### TEXT BLOCK:
____

Introduction

InGaN/GaN multi-quantum well (MQW) structure has received great attention due to its wide use in light-emitting diodes (LEDs) and laser diodes (LDs) [1,2,3,4,5,6]. Although the high threading dislocation density and reduction of wave function overlap caused by spontaneous and piezoelectric polarization of InGaN/GaN MQWs, their luminance efficiency is still surprisingly high [7,8,9,10]. One of the main reasons is that the localization of excitons in potential minima due to fluctuations of indium content leads to the formation of quantum-dot-like states in InGaN/GaN quantum wells [11]. However, it remains ambiguous how the roles localization states play on the luminescence mechanism. Several studies have reported the effect of InGaN composition fluctuations on radiative and Auger recombinations [12,13,14]. Theoretical simulations of atomistic tight-binding used by Jones found that the localization increases both radiative and Auger recombination rates, but Auger recombination rate increases by one order of magnitude higher than radiative one [15]. Experimentally, carrier localization leads to the relaxation of the k-selection rule in the Auger recombination process, and thus strongly enhances the Auger recombination process in polar InGaN/GaN QWs under high optical excitation [16]. It is well known that the temperature-dependent S-shaped behavior of luminescence peak energy is a fingerprint of carrier localization. Many models, such as localized state ensemble (LSE) model, are proposed to explain the carrier localization and thermal redistribution behavior, showing that the variation of luminescence peak energy with temperature can be influenced by unique carrier redistribution process under different excitation levels [17,18,19,20,21]. Generally, the manufactured devices like laser diodes are always operating with a higher injected carrier density [22]. In this case, the photoluminescence spectra of localized states may exhibit a unique behavior at different excitation level associated with the uniformity of localized states. Further studies are therefore necessary to understand the effect of alloy fluctuations on InGaN devices.

____

### RECORDS PROVIDED:
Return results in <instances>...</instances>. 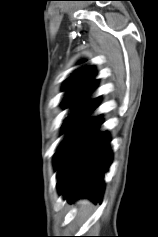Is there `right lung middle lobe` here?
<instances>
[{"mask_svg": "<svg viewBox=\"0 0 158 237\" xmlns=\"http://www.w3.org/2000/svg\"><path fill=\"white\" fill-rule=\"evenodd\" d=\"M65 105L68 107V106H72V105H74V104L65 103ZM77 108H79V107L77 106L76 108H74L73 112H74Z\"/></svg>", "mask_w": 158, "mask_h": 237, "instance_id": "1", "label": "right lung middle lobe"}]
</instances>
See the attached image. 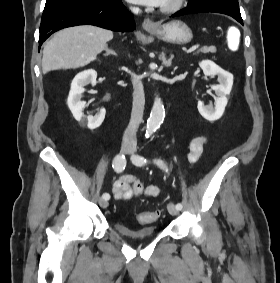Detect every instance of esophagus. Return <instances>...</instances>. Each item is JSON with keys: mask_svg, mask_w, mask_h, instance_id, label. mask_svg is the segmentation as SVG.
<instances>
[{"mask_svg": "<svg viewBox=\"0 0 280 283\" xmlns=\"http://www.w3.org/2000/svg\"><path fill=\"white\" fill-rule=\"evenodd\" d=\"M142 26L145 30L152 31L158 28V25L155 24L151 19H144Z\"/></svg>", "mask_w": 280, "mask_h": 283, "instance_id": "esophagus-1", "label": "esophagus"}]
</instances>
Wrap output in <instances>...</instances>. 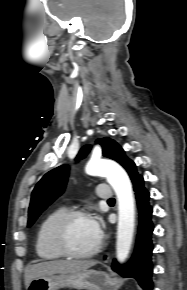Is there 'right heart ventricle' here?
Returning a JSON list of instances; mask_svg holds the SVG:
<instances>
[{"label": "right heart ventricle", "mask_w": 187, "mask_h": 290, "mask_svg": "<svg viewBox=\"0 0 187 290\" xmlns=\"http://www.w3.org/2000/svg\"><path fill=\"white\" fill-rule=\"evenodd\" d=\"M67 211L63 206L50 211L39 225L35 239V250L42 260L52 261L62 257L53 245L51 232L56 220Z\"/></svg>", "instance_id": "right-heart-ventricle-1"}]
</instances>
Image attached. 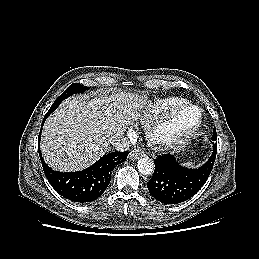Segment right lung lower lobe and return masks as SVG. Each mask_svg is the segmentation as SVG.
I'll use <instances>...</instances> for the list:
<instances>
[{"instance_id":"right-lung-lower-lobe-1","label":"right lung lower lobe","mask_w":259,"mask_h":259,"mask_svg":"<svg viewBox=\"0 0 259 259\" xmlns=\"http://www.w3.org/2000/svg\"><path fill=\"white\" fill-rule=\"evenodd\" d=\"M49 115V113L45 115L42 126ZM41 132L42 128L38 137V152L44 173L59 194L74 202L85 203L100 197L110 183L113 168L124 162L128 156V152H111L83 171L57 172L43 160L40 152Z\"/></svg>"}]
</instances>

____

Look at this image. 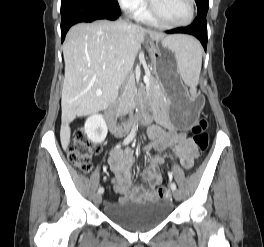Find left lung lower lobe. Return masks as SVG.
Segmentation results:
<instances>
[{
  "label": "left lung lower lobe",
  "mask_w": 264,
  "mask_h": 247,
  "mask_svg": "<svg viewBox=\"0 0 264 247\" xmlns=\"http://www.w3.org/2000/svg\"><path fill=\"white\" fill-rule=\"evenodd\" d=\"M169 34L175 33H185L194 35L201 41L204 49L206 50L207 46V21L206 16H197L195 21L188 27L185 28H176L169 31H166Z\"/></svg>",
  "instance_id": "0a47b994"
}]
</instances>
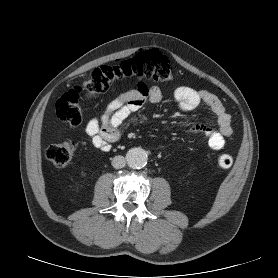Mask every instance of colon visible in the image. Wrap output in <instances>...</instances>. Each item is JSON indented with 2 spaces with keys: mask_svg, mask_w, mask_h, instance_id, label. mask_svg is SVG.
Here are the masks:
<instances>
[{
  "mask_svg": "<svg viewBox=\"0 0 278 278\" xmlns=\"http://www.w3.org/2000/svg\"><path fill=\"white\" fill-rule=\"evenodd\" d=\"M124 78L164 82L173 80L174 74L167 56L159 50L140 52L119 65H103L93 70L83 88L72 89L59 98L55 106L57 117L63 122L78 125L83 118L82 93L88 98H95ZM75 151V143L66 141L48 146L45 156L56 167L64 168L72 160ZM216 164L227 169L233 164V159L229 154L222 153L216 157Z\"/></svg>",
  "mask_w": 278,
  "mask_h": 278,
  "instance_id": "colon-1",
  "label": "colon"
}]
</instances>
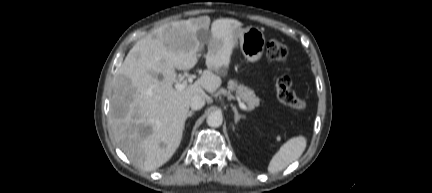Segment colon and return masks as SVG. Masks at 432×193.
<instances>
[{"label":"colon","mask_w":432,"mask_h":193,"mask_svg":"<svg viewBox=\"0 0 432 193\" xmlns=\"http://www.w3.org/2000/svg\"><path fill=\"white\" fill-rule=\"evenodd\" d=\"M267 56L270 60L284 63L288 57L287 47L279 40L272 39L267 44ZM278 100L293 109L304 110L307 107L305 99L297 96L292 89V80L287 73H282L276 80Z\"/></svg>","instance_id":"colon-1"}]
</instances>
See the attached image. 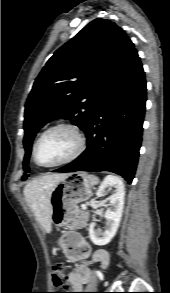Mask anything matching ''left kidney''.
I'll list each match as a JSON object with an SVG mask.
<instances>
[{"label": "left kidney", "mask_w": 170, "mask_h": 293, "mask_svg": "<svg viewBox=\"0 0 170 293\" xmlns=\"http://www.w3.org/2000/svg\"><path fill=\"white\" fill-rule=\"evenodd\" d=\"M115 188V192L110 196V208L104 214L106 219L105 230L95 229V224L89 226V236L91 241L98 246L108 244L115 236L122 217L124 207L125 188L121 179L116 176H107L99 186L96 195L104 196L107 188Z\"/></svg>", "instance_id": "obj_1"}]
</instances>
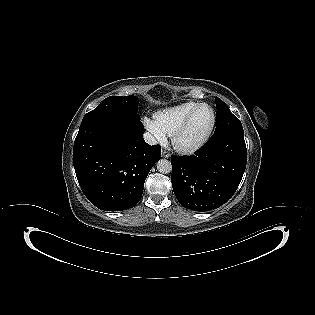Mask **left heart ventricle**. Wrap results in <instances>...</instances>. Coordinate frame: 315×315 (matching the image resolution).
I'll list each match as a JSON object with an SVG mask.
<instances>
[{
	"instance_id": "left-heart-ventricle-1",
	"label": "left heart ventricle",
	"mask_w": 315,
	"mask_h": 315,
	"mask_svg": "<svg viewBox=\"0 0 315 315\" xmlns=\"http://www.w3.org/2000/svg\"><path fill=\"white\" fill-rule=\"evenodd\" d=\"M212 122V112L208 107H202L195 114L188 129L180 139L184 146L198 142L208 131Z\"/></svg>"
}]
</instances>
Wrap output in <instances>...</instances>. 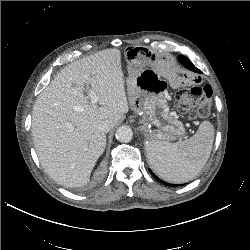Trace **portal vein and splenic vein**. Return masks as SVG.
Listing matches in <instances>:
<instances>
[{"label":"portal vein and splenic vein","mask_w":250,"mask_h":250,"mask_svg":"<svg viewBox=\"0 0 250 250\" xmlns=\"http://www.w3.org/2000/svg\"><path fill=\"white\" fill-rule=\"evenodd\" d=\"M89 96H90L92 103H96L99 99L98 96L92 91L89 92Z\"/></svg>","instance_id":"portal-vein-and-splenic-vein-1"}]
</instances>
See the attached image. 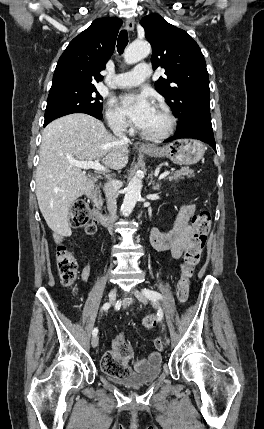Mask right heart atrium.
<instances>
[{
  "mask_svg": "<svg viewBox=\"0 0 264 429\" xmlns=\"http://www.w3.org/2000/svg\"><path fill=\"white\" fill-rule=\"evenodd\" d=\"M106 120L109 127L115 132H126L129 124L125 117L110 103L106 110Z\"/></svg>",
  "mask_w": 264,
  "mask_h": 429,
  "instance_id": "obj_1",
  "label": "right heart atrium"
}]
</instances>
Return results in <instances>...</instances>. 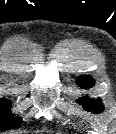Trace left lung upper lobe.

____

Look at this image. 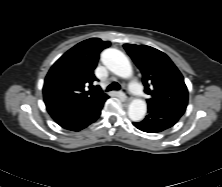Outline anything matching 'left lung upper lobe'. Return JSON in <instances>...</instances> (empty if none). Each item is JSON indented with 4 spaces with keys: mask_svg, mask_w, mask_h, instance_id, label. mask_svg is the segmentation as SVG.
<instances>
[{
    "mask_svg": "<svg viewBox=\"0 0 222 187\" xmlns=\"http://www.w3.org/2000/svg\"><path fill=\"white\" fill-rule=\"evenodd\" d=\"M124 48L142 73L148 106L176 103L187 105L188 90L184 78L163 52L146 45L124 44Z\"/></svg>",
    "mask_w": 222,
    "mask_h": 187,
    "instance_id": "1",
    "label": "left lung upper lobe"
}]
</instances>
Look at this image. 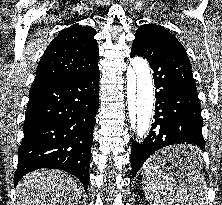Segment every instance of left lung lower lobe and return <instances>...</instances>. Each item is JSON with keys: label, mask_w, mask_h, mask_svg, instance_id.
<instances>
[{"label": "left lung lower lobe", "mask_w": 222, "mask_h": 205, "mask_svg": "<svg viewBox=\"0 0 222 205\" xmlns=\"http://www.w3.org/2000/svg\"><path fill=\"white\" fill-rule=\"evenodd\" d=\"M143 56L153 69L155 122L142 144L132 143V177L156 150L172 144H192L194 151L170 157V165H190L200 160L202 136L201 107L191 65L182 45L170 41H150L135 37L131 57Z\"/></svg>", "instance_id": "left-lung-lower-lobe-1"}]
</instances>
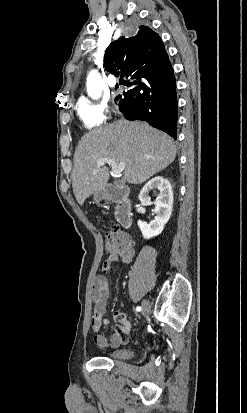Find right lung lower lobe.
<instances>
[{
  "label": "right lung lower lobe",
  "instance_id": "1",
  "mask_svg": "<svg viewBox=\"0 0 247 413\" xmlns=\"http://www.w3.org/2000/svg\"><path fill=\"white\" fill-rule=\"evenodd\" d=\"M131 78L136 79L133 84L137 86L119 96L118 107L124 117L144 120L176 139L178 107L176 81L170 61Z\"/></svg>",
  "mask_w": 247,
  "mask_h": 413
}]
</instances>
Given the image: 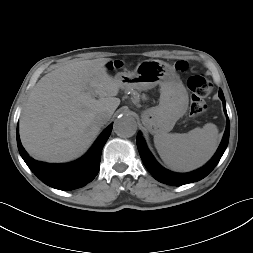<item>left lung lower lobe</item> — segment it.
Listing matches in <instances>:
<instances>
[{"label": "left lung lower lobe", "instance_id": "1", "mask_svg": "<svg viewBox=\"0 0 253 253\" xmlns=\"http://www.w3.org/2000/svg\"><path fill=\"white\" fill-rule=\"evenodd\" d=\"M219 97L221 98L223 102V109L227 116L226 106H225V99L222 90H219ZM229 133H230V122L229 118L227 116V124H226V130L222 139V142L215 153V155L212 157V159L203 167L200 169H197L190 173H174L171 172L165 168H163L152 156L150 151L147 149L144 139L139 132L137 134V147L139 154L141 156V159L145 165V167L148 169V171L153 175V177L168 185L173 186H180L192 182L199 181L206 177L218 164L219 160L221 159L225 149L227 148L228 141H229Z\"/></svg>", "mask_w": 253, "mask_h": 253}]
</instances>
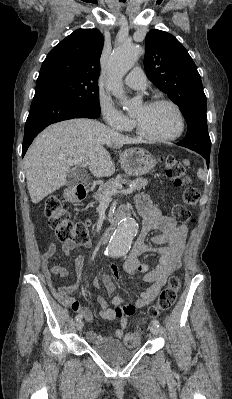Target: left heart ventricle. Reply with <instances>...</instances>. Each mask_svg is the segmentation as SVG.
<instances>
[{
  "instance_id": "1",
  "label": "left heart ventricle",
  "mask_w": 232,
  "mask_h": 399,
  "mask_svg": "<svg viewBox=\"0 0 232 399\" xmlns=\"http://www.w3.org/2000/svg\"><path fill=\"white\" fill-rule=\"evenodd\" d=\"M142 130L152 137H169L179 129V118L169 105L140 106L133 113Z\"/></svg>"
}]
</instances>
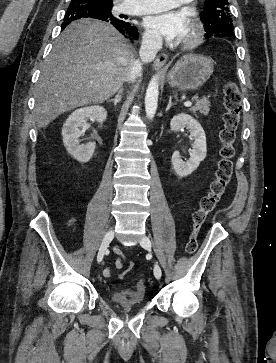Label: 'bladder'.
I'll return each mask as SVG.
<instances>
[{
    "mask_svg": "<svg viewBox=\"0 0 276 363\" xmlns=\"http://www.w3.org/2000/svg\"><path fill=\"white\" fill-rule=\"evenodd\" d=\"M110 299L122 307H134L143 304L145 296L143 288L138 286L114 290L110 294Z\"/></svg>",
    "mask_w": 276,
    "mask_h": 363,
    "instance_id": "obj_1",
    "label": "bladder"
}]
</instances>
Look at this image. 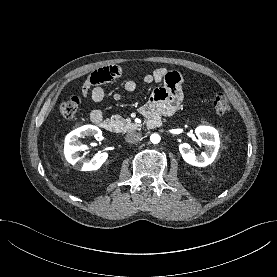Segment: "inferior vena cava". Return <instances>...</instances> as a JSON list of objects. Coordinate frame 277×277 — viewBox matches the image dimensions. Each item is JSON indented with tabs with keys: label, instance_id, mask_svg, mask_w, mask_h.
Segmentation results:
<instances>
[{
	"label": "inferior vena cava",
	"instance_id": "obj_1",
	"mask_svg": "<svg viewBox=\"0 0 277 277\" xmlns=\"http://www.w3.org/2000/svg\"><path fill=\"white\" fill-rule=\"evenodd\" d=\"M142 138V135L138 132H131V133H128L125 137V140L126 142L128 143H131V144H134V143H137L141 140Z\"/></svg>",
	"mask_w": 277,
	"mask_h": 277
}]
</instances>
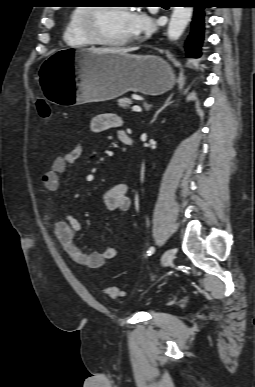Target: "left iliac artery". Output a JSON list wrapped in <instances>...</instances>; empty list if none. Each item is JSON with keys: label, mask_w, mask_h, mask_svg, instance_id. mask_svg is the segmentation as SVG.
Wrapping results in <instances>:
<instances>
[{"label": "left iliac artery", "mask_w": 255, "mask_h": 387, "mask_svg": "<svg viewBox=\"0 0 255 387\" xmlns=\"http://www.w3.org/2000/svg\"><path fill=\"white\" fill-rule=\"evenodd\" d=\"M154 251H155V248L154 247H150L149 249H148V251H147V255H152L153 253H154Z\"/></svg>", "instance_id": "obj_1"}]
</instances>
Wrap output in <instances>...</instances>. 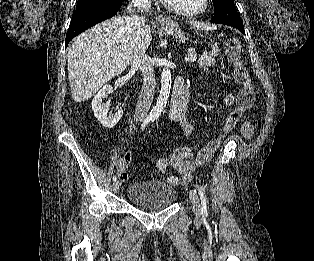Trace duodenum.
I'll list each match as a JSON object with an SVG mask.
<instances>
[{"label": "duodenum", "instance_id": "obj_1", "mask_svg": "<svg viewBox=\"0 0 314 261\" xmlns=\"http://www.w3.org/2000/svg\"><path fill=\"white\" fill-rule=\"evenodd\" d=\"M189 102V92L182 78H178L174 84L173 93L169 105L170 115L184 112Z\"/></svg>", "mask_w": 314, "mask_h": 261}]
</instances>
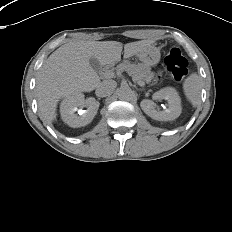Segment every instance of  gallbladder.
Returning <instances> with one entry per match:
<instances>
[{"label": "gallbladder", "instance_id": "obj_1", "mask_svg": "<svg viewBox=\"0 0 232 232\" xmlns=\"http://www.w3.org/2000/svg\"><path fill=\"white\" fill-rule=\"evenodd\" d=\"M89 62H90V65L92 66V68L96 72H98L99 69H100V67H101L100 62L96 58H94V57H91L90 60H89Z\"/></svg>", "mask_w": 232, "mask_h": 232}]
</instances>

____

### WHAT TO DO:
From the introduction on InGaN/GaN quantum wells, list each abbreviation that is given in parentheses right after its full term, along with that full term.

### CORRECT ANSWER:
MQW: multi-quantum well
LEDs: light-emitting diodes
LDs: laser diodes
LSE: localized state ensemble